Upton first mentioned the idea during a budget work session of commissioners in February. He later asked the school system for estimates of what it would take. To increase it by half a percent, it would cost $163,000.

“What I would like to look at is at least doing a quarter percent. We need some kind of plan where we incrementally increase that supplement,” Upton said. 


Macon’s supplement

Current status: 2 percent supplement, paid out as a one-time bonus in November, for teachers only.

Future outlook: No change likely.

Annual cost to county: More than $400,000.

The modest supplement for teachers in Macon County was nearly swallowed up to plug a budget shortfall faced by the school system this year. School leaders had asked the county for permission to reallocate the teacher supplement for general operations if need be.

And permission was granted, but in the end, the school board passed the bonuses out as it always does — in a one-time lump sum in November’s paycheck, conveniently timed before Christmas shopping.

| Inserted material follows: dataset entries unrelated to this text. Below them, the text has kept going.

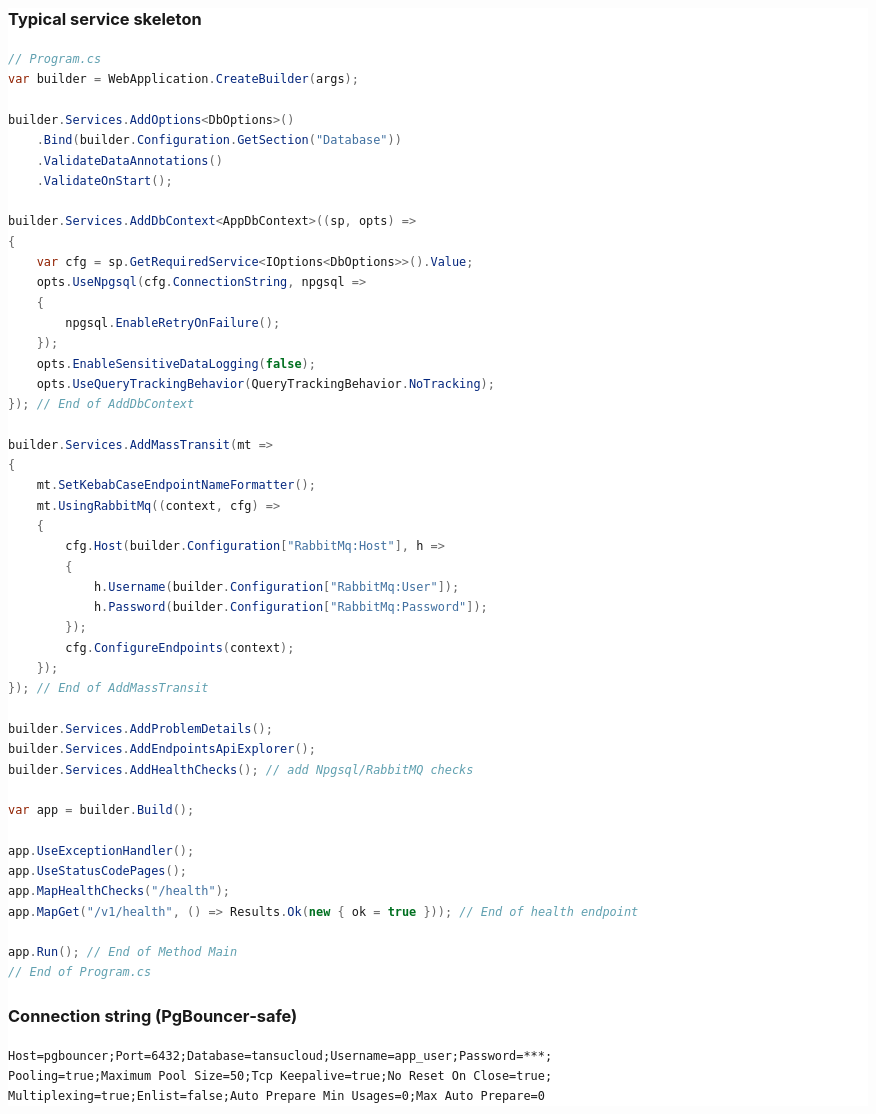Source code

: ### Typical service skeleton
```csharp
// Program.cs
var builder = WebApplication.CreateBuilder(args);

builder.Services.AddOptions<DbOptions>()
    .Bind(builder.Configuration.GetSection("Database"))
    .ValidateDataAnnotations()
    .ValidateOnStart();

builder.Services.AddDbContext<AppDbContext>((sp, opts) =>
{
    var cfg = sp.GetRequiredService<IOptions<DbOptions>>().Value;
    opts.UseNpgsql(cfg.ConnectionString, npgsql =>
    {
        npgsql.EnableRetryOnFailure();
    });
    opts.EnableSensitiveDataLogging(false);
    opts.UseQueryTrackingBehavior(QueryTrackingBehavior.NoTracking);
}); // End of AddDbContext

builder.Services.AddMassTransit(mt =>
{
    mt.SetKebabCaseEndpointNameFormatter();
    mt.UsingRabbitMq((context, cfg) =>
    {
        cfg.Host(builder.Configuration["RabbitMq:Host"], h =>
        {
            h.Username(builder.Configuration["RabbitMq:User"]);
            h.Password(builder.Configuration["RabbitMq:Password"]);
        });
        cfg.ConfigureEndpoints(context);
    });
}); // End of AddMassTransit

builder.Services.AddProblemDetails();
builder.Services.AddEndpointsApiExplorer();
builder.Services.AddHealthChecks(); // add Npgsql/RabbitMQ checks

var app = builder.Build();

app.UseExceptionHandler();
app.UseStatusCodePages();
app.MapHealthChecks("/health");
app.MapGet("/v1/health", () => Results.Ok(new { ok = true })); // End of health endpoint

app.Run(); // End of Method Main
// End of Program.cs
```

### Connection string (PgBouncer‑safe)
```text
Host=pgbouncer;Port=6432;Database=tansucloud;Username=app_user;Password=***;
Pooling=true;Maximum Pool Size=50;Tcp Keepalive=true;No Reset On Close=true;
Multiplexing=true;Enlist=false;Auto Prepare Min Usages=0;Max Auto Prepare=0
```
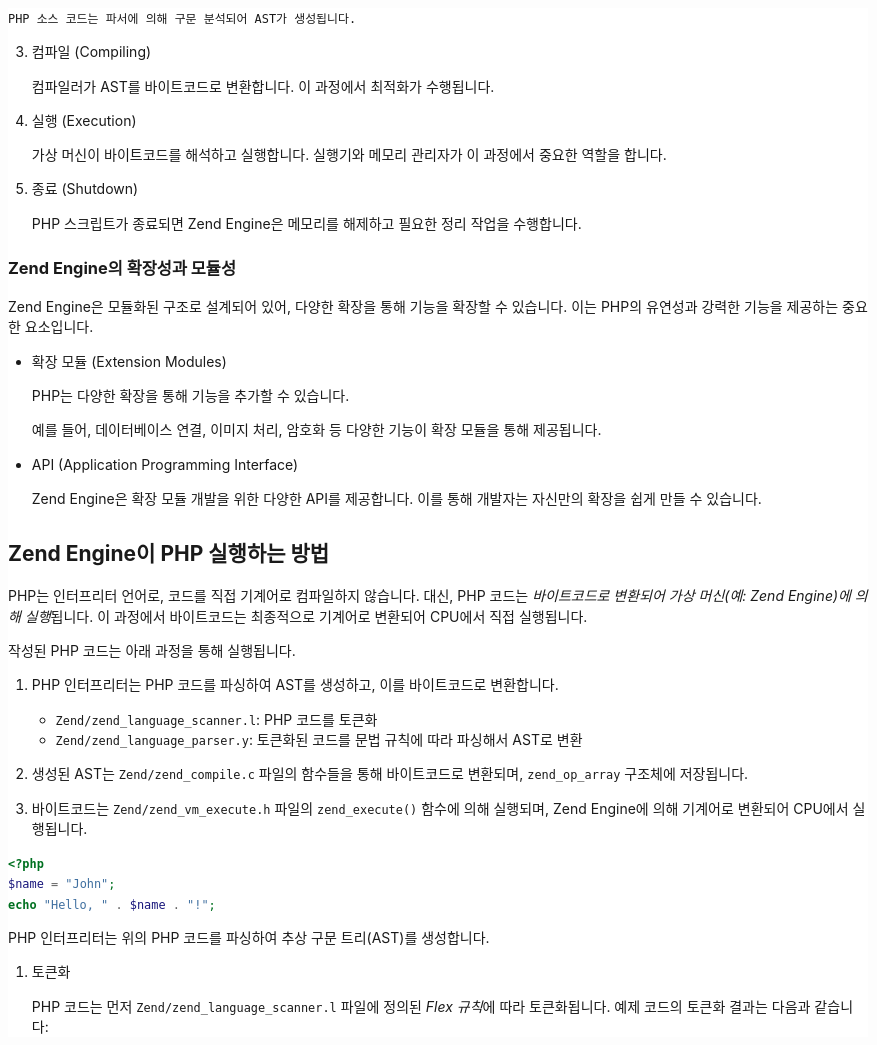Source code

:     PHP 소스 코드는 파서에 의해 구문 분석되어 AST가 생성됩니다.

3. 컴파일 (Compiling)

    컴파일러가 AST를 바이트코드로 변환합니다.
    이 과정에서 최적화가 수행됩니다.

4. 실행 (Execution)

    가상 머신이 바이트코드를 해석하고 실행합니다.
    실행기와 메모리 관리자가 이 과정에서 중요한 역할을 합니다.

5. 종료 (Shutdown)

    PHP 스크립트가 종료되면 Zend Engine은 메모리를 해제하고 필요한 정리 작업을 수행합니다.

### Zend Engine의 확장성과 모듈성

Zend Engine은 모듈화된 구조로 설계되어 있어, 다양한 확장을 통해 기능을 확장할 수 있습니다.
이는 PHP의 유연성과 강력한 기능을 제공하는 중요한 요소입니다.

- 확장 모듈 (Extension Modules)

    PHP는 다양한 확장을 통해 기능을 추가할 수 있습니다.

    예를 들어, 데이터베이스 연결, 이미지 처리, 암호화 등 다양한 기능이 확장 모듈을 통해 제공됩니다.

- API (Application Programming Interface)

    Zend Engine은 확장 모듈 개발을 위한 다양한 API를 제공합니다.
    이를 통해 개발자는 자신만의 확장을 쉽게 만들 수 있습니다.

## Zend Engine이 PHP 실행하는 방법

PHP는 인터프리터 언어로, 코드를 직접 기계어로 컴파일하지 않습니다.
대신, PHP 코드는 *바이트코드로 변환되어 가상 머신(예: Zend Engine)에 의해 실행*됩니다.
이 과정에서 바이트코드는 최종적으로 기계어로 변환되어 CPU에서 직접 실행됩니다.

작성된 PHP 코드는 아래 과정을 통해 실행됩니다.

1. PHP 인터프리터는 PHP 코드를 파싱하여 AST를 생성하고, 이를 바이트코드로 변환합니다.

    - `Zend/zend_language_scanner.l`: PHP 코드를 토큰화
    - `Zend/zend_language_parser.y`: 토큰화된 코드를 문법 규칙에 따라 파싱해서 AST로 변환

2. 생성된 AST는 `Zend/zend_compile.c` 파일의 함수들을 통해 바이트코드로 변환되며, `zend_op_array` 구조체에 저장됩니다.
3. 바이트코드는 `Zend/zend_vm_execute.h` 파일의 `zend_execute()` 함수에 의해 실행되며, Zend Engine에 의해 기계어로 변환되어 CPU에서 실행됩니다.

```php
<?php
$name = "John";
echo "Hello, " . $name . "!";
```

PHP 인터프리터는 위의 PHP 코드를 파싱하여 추상 구문 트리(AST)를 생성합니다.

1. 토큰화

    PHP 코드는 먼저 `Zend/zend_language_scanner.l` 파일에 정의된 *Flex 규칙*에 따라 토큰화됩니다.
    예제 코드의 토큰화 결과는 다음과 같습니다:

There was one piece of the supplements missing this year, however.

They only went to teachers, teacher assistants and principals — none of the directors in central office got them as they had in the past, according to Angie Cook, finance officer for Macon Schools.


Swain’s supplement

Current status: No supplements for teachers, but bonuses of $4,000 to $8,000 for principals and assistant principals.

Future outlook: Iffy for any movement on teacher supplements.

Annual cost to county: Around $30,000.

Swain County is one of only about 10 school districts statewide that don’t pay teacher supplements. 

In fact, when it comes to per pupil education funding from the county, Swain ranks dead last, according to the annual assessment by Public School Forum of North Carolina. The ranking measures total local education funding from county coffers.

Historically, the Swain County school board hasn’t come out and directly asked county commissioners to increase local school funding. School leaders are usually quick to sympathize with Swain County’s plight as a poor, small, rural county with little money to spare.

“We are trying to get funding out of a source that doesn’t have a lot of money to begin with,” said Jerry McKinney, school board member.

But if you never ask, you’ll never get it. And so this year, the Swain school board will, for the first time in recent history anyway, directly and publicly ask county commissioners for more money for schools.

“Yes, we are going to try to,” McKinney said.

The school board is meeting with county commissioners in coming weeks to talk budget.

Teacher supplements are one thing on the table, but they are probably not at the top of the list. 

For example, Swain has just one guidance counselor serving 650 high school students — which isn’t enough given the county’s goal of reducing drop-outs and steering more students toward college. The school system also hopes to start intensive summer programs to help low-performing students catch up.

And, the school system wants to take on STEM instruction, a.k.a. Science, Technology, Engineering and Math.

“If we do a STEM initiative, you aren’t talking about just text books. The high-tech equipment and programming is much more expensive than what you had 40 years ago with a book, paper and pencil,” Swain Superintendent Sam Patillo said.

And the big kicker is a growing student body causing a space crunch at some schools.

Patillo said the school system will put everything “on the table” with commissioners, and ask them what they are willing to fund.

“We are trying to do a collaborative effort,” Patillo said.

Ultimately, the county’s residents and taxpayers need to do some soul-searching over what they are willing to invest in education, Patillo said, and whether the culture that’s led to low funding for education can be reversed.

 “What are our citizens willing to do to get this? We all have to come to a consensus on what that is,” Pittillo said.

“The bottom line is it takes resources to improve education. It would help kids,” McKinney added.